■ **YOUR GOAL**: Pull out the source text from every record below, reproducing each line without changes, and leave the pictures out of your answer.

■ **SUPPLIED RECORDS**:
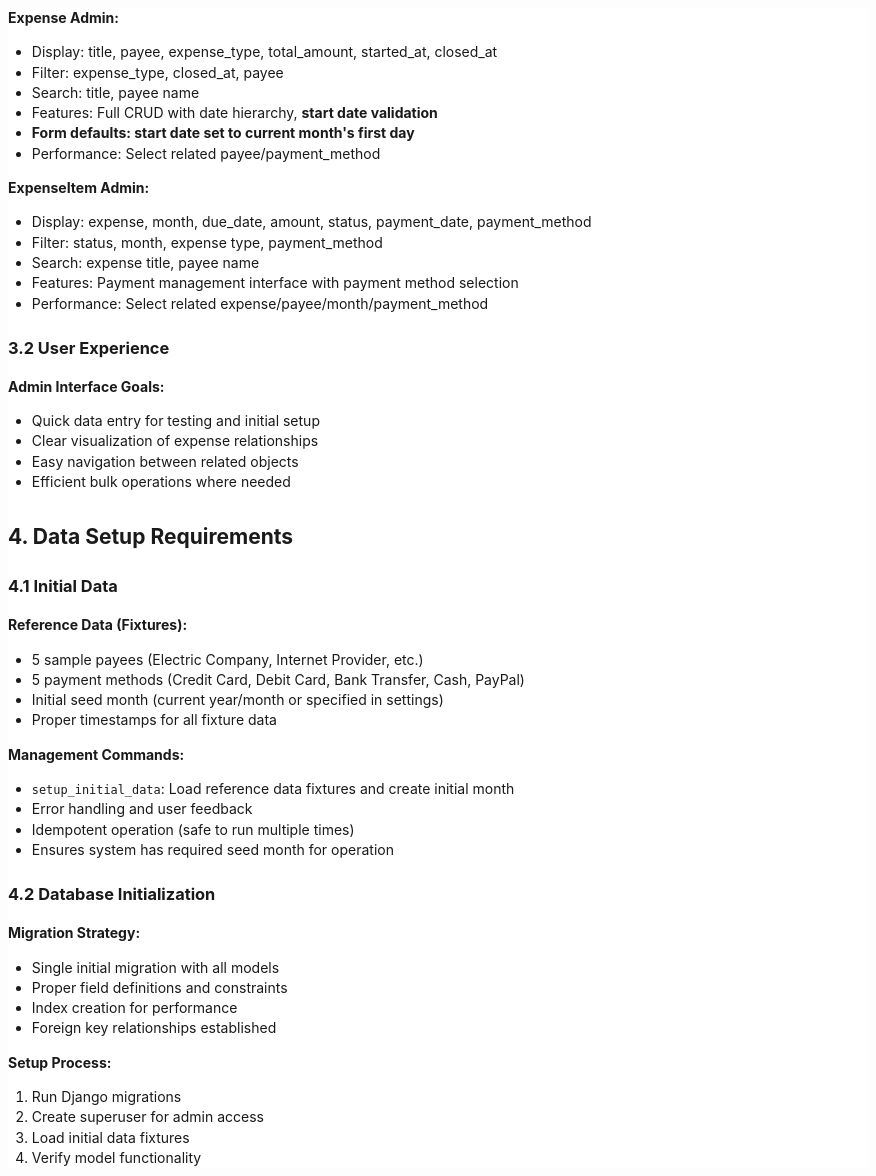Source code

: **Expense Admin:**
- Display: title, payee, expense_type, total_amount, started_at, closed_at
- Filter: expense_type, closed_at, payee
- Search: title, payee name
- Features: Full CRUD with date hierarchy, **start date validation**
- **Form defaults: start date set to current month's first day**
- Performance: Select related payee/payment_method

**ExpenseItem Admin:**
- Display: expense, month, due_date, amount, status, payment_date, payment_method
- Filter: status, month, expense type, payment_method
- Search: expense title, payee name
- Features: Payment management interface with payment method selection
- Performance: Select related expense/payee/month/payment_method

### 3.2 User Experience

**Admin Interface Goals:**
- Quick data entry for testing and initial setup
- Clear visualization of expense relationships
- Easy navigation between related objects
- Efficient bulk operations where needed

## 4. Data Setup Requirements

### 4.1 Initial Data

**Reference Data (Fixtures):**
- 5 sample payees (Electric Company, Internet Provider, etc.)
- 5 payment methods (Credit Card, Debit Card, Bank Transfer, Cash, PayPal)
- Initial seed month (current year/month or specified in settings)
- Proper timestamps for all fixture data

**Management Commands:**
- `setup_initial_data`: Load reference data fixtures and create initial month
- Error handling and user feedback
- Idempotent operation (safe to run multiple times)
- Ensures system has required seed month for operation

### 4.2 Database Initialization

**Migration Strategy:**
- Single initial migration with all models
- Proper field definitions and constraints
- Index creation for performance
- Foreign key relationships established

**Setup Process:**
1. Run Django migrations
2. Create superuser for admin access
3. Load initial data fixtures
4. Verify model functionality
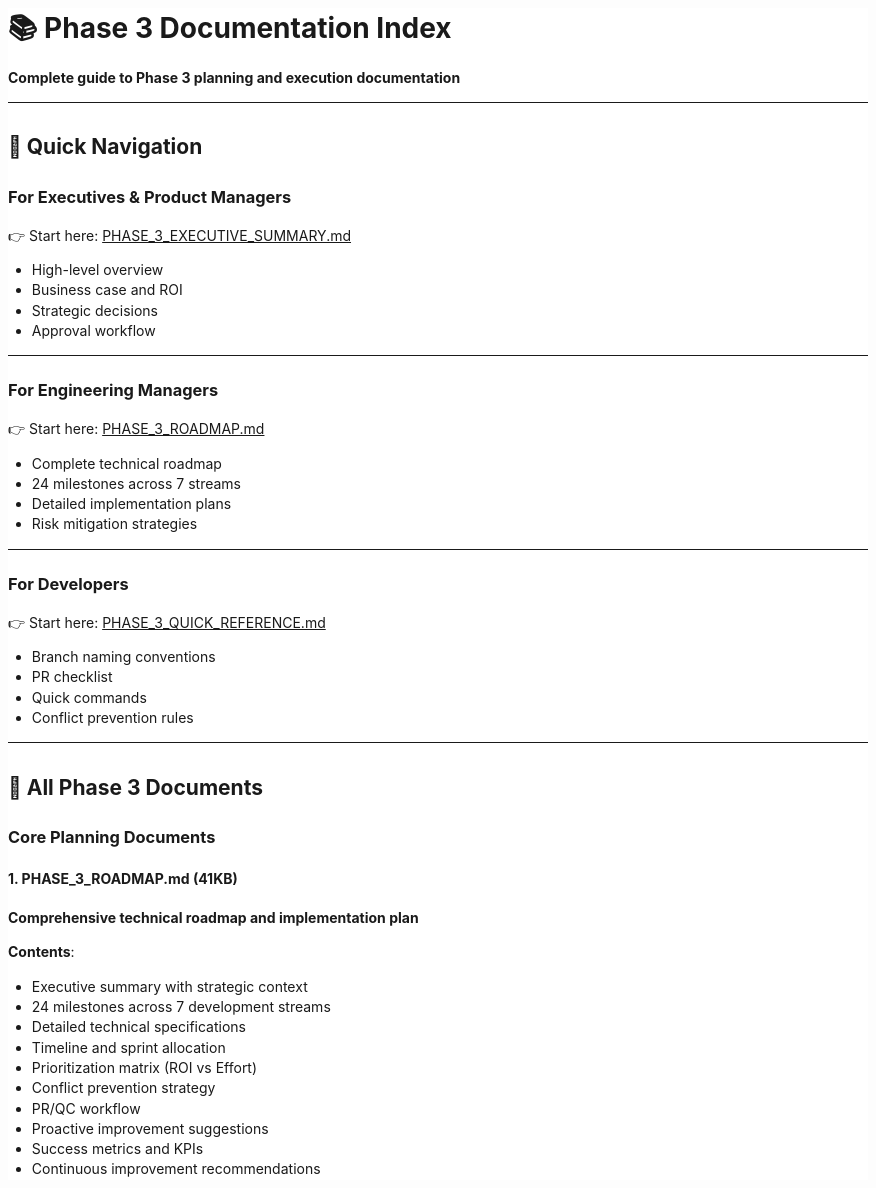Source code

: # 📚 Phase 3 Documentation Index

**Complete guide to Phase 3 planning and execution documentation**

---

## 🎯 Quick Navigation

### For Executives & Product Managers
👉 Start here: [PHASE_3_EXECUTIVE_SUMMARY.md](./PHASE_3_EXECUTIVE_SUMMARY.md)
- High-level overview
- Business case and ROI
- Strategic decisions
- Approval workflow

---

### For Engineering Managers
👉 Start here: [PHASE_3_ROADMAP.md](./PHASE_3_ROADMAP.md)
- Complete technical roadmap
- 24 milestones across 7 streams
- Detailed implementation plans
- Risk mitigation strategies

---

### For Developers
👉 Start here: [PHASE_3_QUICK_REFERENCE.md](./PHASE_3_QUICK_REFERENCE.md)
- Branch naming conventions
- PR checklist
- Quick commands
- Conflict prevention rules

---

## 📄 All Phase 3 Documents

### Core Planning Documents

#### 1. PHASE_3_ROADMAP.md (41KB)
**Comprehensive technical roadmap and implementation plan**

**Contents**:
- Executive summary with strategic context
- 24 milestones across 7 development streams
- Detailed technical specifications
- Timeline and sprint allocation
- Prioritization matrix (ROI vs Effort)
- Conflict prevention strategy
- PR/QC workflow
- Proactive improvement suggestions
- Success metrics and KPIs
- Continuous improvement recommendations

■ **OUTPUT FOR THIS TASK**:
Source code

: **Expense Admin:**
- Display: title, payee, expense_type, total_amount, started_at, closed_at
- Filter: expense_type, closed_at, payee
- Search: title, payee name
- Features: Full CRUD with date hierarchy, **start date validation**
- **Form defaults: start date set to current month's first day**
- Performance: Select related payee/payment_method

**ExpenseItem Admin:**
- Display: expense, month, due_date, amount, status, payment_date, payment_method
- Filter: status, month, expense type, payment_method
- Search: expense title, payee name
- Features: Payment management interface with payment method selection
- Performance: Select related expense/payee/month/payment_method

### 3.2 User Experience

**Admin Interface Goals:**
- Quick data entry for testing and initial setup
- Clear visualization of expense relationships
- Easy navigation between related objects
- Efficient bulk operations where needed

## 4. Data Setup Requirements

### 4.1 Initial Data

**Reference Data (Fixtures):**
- 5 sample payees (Electric Company, Internet Provider, etc.)
- 5 payment methods (Credit Card, Debit Card, Bank Transfer, Cash, PayPal)
- Initial seed month (current year/month or specified in settings)
- Proper timestamps for all fixture data

**Management Commands:**
- `setup_initial_data`: Load reference data fixtures and create initial month
- Error handling and user feedback
- Idempotent operation (safe to run multiple times)
- Ensures system has required seed month for operation

### 4.2 Database Initialization

**Migration Strategy:**
- Single initial migration with all models
- Proper field definitions and constraints
- Index creation for performance
- Foreign key relationships established

**Setup Process:**
1. Run Django migrations
2. Create superuser for admin access
3. Load initial data fixtures
4. Verify model functionality
Source code

: # 📚 Phase 3 Documentation Index

**Complete guide to Phase 3 planning and execution documentation**

---

## 🎯 Quick Navigation

### For Executives & Product Managers
👉 Start here: [PHASE_3_EXECUTIVE_SUMMARY.md](./PHASE_3_EXECUTIVE_SUMMARY.md)
- High-level overview
- Business case and ROI
- Strategic decisions
- Approval workflow

---

### For Engineering Managers
👉 Start here: [PHASE_3_ROADMAP.md](./PHASE_3_ROADMAP.md)
- Complete technical roadmap
- 24 milestones across 7 streams
- Detailed implementation plans
- Risk mitigation strategies

---

### For Developers
👉 Start here: [PHASE_3_QUICK_REFERENCE.md](./PHASE_3_QUICK_REFERENCE.md)
- Branch naming conventions
- PR checklist
- Quick commands
- Conflict prevention rules

---

## 📄 All Phase 3 Documents

### Core Planning Documents

#### 1. PHASE_3_ROADMAP.md (41KB)
**Comprehensive technical roadmap and implementation plan**

**Contents**:
- Executive summary with strategic context
- 24 milestones across 7 development streams
- Detailed technical specifications
- Timeline and sprint allocation
- Prioritization matrix (ROI vs Effort)
- Conflict prevention strategy
- PR/QC workflow
- Proactive improvement suggestions
- Success metrics and KPIs
- Continuous improvement recommendations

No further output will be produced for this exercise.